Exercise requirements ▸ Your answer must consist of every line from the data below that includes the word "bare".
══ Task inputs
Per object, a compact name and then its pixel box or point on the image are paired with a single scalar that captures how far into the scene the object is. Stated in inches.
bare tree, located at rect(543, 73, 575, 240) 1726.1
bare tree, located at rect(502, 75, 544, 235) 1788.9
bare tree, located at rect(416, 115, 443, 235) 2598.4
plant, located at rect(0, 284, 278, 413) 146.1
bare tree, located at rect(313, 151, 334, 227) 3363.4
════
Solution for this exercise ▸
bare tree, located at rect(543, 73, 575, 240) 1726.1
bare tree, located at rect(502, 75, 544, 235) 1788.9
bare tree, located at rect(416, 115, 443, 235) 2598.4
bare tree, located at rect(313, 151, 334, 227) 3363.4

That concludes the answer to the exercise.